* DOCUMENT EXCERPT
--- START ---
# Any Rodent lovers willing to help??



## MoonShadow (Feb 29, 2012)

I came across this ad on CL, and emailed the guy, apparently all of the rats are being kept together, there are adults, 4-5 week old babies and newborns. Now they need to get rid of them cause there are too many, but the woman wants to keep the original male and female that she started with... :shock:

If theres anyone close enough to Warrensburgh NY that can help in any way it would be wonderful! I hope I'm allowed to post this, it's just so awful!

http://glensfalls.craigslist.org/pet/3258050314.html


----------



## harleraven (Sep 4, 2012)

Ugh, if she is keeping the two she started with, she is going to just KEEP having more babies. Some people!


----------



## ChoclateBetta (Jul 22, 2012)

Rats do not need to be with the mom as long but still too young the female is already pregnant when first caring for the babies she did everything wrong I am not a rodent expert though just tropical life.


----------



## MoonShadow (Feb 29, 2012)

Rats are able to start breeding as early as 5 weeks old, and should be separated by then.


----------



## MoonShadow (Feb 29, 2012)

Ugh I don't know what to do!! Part of me wants to go bring some of these babies home! But I certainly do not have room for all of them! They're a 3 hour round trip to get there... I'd have to buy a new cage... and seeing them would just break my heart!


----------



## LadyVictorian (Nov 23, 2011)
--- END ---
* Photos of people with keypoints
--- START ---
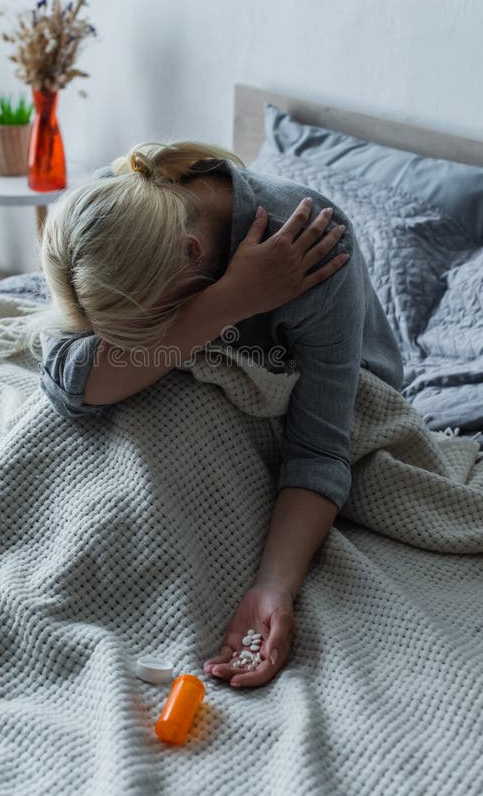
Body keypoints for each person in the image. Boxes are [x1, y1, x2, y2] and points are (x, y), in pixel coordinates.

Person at [27, 139, 404, 689]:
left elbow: (321, 449)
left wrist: (272, 589)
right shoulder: (115, 210)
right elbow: (71, 382)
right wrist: (230, 301)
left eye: (146, 323)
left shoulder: (315, 244)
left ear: (189, 252)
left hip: (338, 400)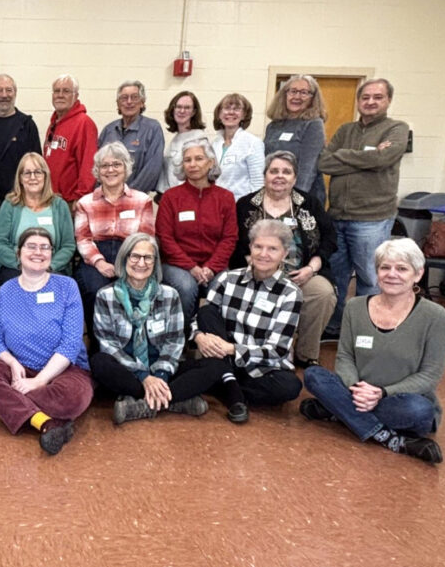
--- END ---
* EXERCISE TASKS
- a) In the rat rescue thread, rewrite the paragraph beginning "I came across this ad on CL" as a short bulleted list that keeps its main facts.
- b) Extend the rat rescue thread by writing what comes after its last line.

* RESULTS OF THE TASKS
- a)
- The poster found an ad on CL and emailed the man who placed it.
- All of the rats are kept together: adults, 4–5-week-old babies and newborns.
- The owners need to get rid of them because there are too many.
- The woman wants to keep the original male and female she started with.

- b)
IMA GO HULK ON THIS WENCH!!!!!!

There is nothing that enrages me more NOTHING than the abuse ABUSES OF RATS. Rats breed back to back that means after one litter is born the doe goes right back into heat this is dangerous damn right fatal to her body and eventually she will lose her energy and die giving birth to one of those litters. She better get the male neutered or keep a son and get rid of all the females. I'm betting those poor babies are already pregnant. God I hate morons like this, they shouldn't be allowed to breath. They abuse animals and don't care to solve the animals suffering and just keep on making them live in their hoarders hell and rat mill nightmare. She's wasting the oxygen better spent on my rats. 

If I were in NY I would just take all her damn rats and slowly put them all up for adoption myself in proper pares of same sex groups. I have 0 tolerance for rat abuse if you can tell. It's just too much, too much ignorance in this world to boil my blood.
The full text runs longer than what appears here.